## TEXTO DA PÁGINA

↓

Superman: It’s not easy...
Minhas primeiras leituras foram, principalmente, gibis. Para ser exato, comecei pela Turma da Mônica e, mais tarde, descobri os quadrinhos de super-heróis, bem como os títulos mais pesados, como os do selo Vertigo, que na época me provocavam, sei lá, uma sensação esquisita para a qual eu ainda não encontrei a palavra adequada — que talvez só exista em alemão.
Veja bem: não era medo. Naquela época eu já era uma espécie de enciclopédia viva de filmes de terror (uma qualidade que perdi em algum lugar entre os 15 e os 20 anos), do tipo que já viu quase tudo, que conhece diretores por nome e nacionalidade, assim como o ano de produção daquele filme esquisito que ninguém viu, esse tipo de coisa. Considerando que nasci e me criei numa província em meio a uma quase total inacessibilidade à informação, e que isso se deu numa era pré-popularização da internet, falo do assunto com certo orgulho e vaidade, e em outra oportunidade voltarei a ele.
Mas eu estava falando de quadrinhos. O primeiro super-herói que eu conheci foi o Superman (na época chamávamos Super-homem, pronunciando “Superomen”), que chegou às minhas mãos de uma forma que às vezes nem eu acredito.
Foi assim: eu tinha um vizinho que aqui vou chamar de P., dois ou três anos mais velho que eu. Seus pais eram evangélicos do tipo que sequer tinham TV em casa, e mantinham o filho no que considerávamos, eu e os outros garotos da rua, uma verdadeira prisão domiciliar: P. não saia para brincar na rua, como nós, e, às vezes, para brincar com ele tínhamos que ir até sua casa e brincar através da grade do portão.

↑

## DADOS BRUTOS
↓

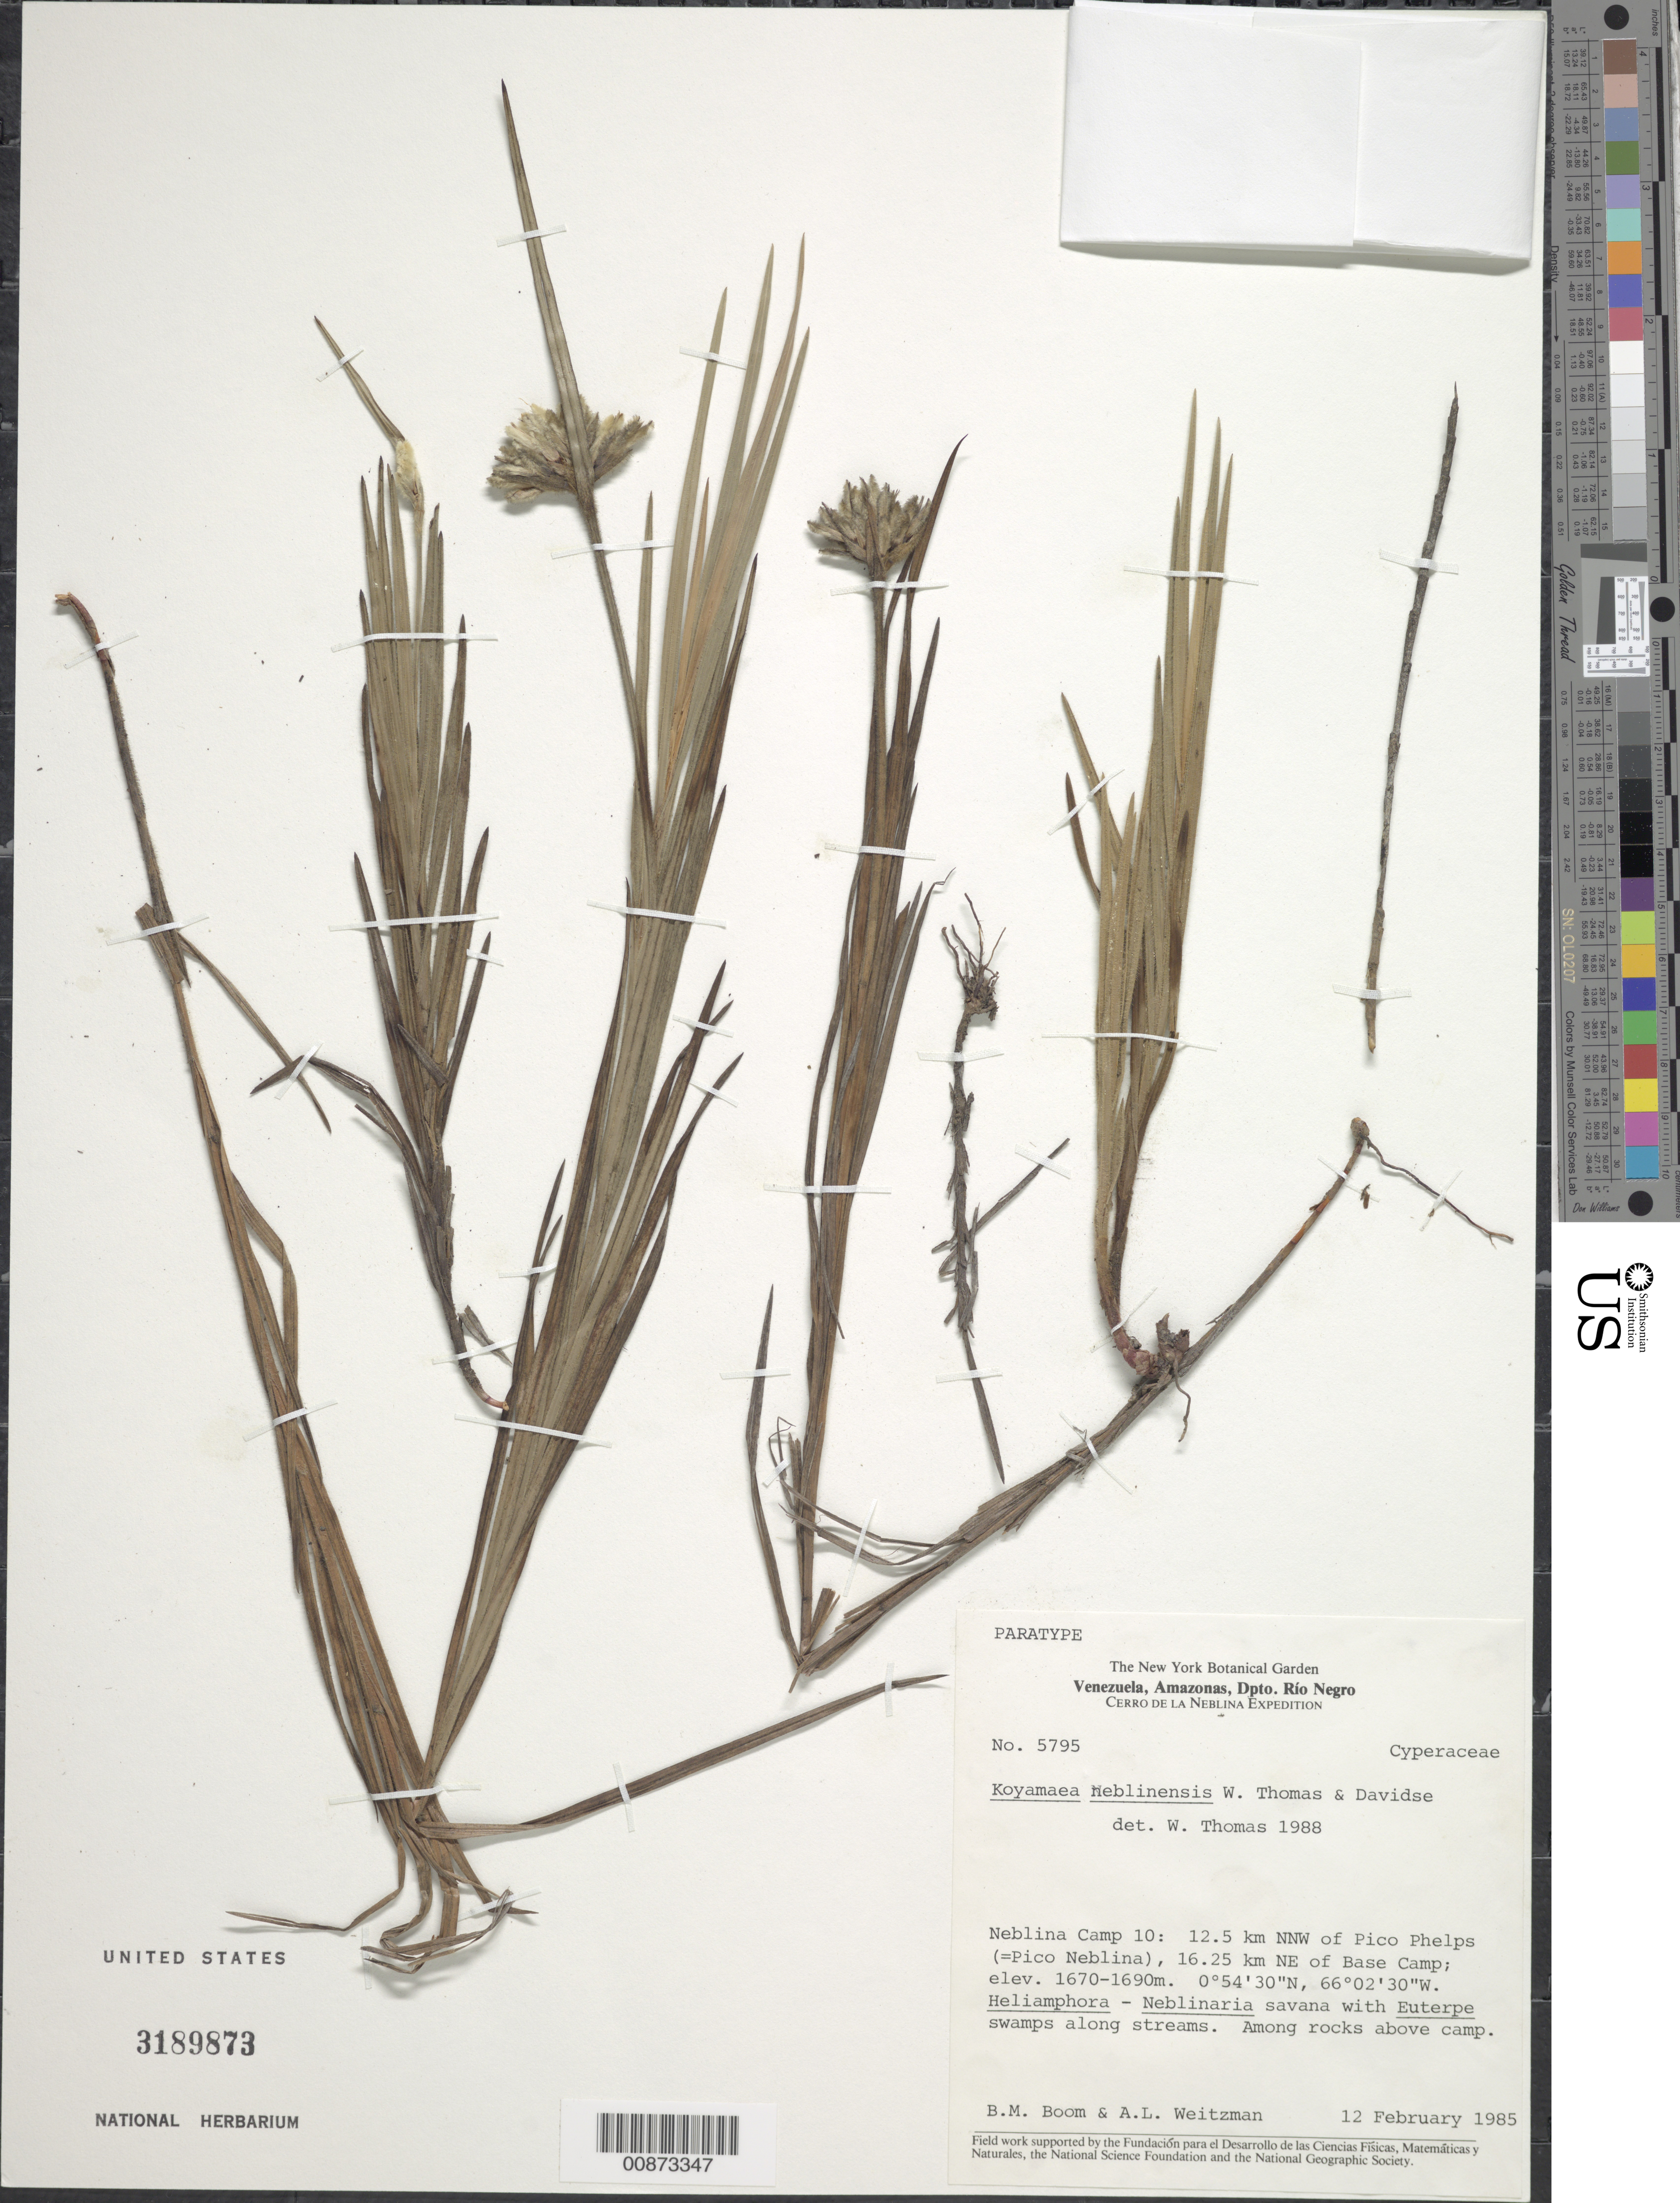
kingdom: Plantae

↑

## EXERCÍCIOS
1) Devolva o trecho do texto sobre o Superman que começa em "Foi assim: eu" e segue até "grade do portão.".
2) Diga se cada afirmação concorda com o texto sobre o Superman, respondendo sim ou não e citando as palavras do texto que decidem: (a) As primeiras leituras de quem narra foram sobretudo gibis. (b) A sensação provocada pelos títulos do selo Vertigo era medo. (c) Os pais de P. tinham TV em casa.
Para resolver, baseie-se apenas no texto sobre o Superman.

## RESPOSTAS POR EXERCÍCIO
1)
Foi assim: eu tinha um vizinho que aqui vou chamar de P., dois ou três anos mais velho que eu. Seus pais eram evangélicos do tipo que sequer tinham TV em casa, e mantinham o filho no que considerávamos, eu e os outros garotos da rua, uma verdadeira prisão domiciliar: P. não saia para brincar na rua, como nós, e, às vezes, para brincar com ele tínhamos que ir até sua casa e brincar através da grade do portão.

2)
(a) Sim: "Minhas primeiras leituras foram, principalmente, gibis."
(b) Não: "Veja bem: não era medo."
(c) Não: "Seus pais eram evangélicos do tipo que sequer tinham TV em casa"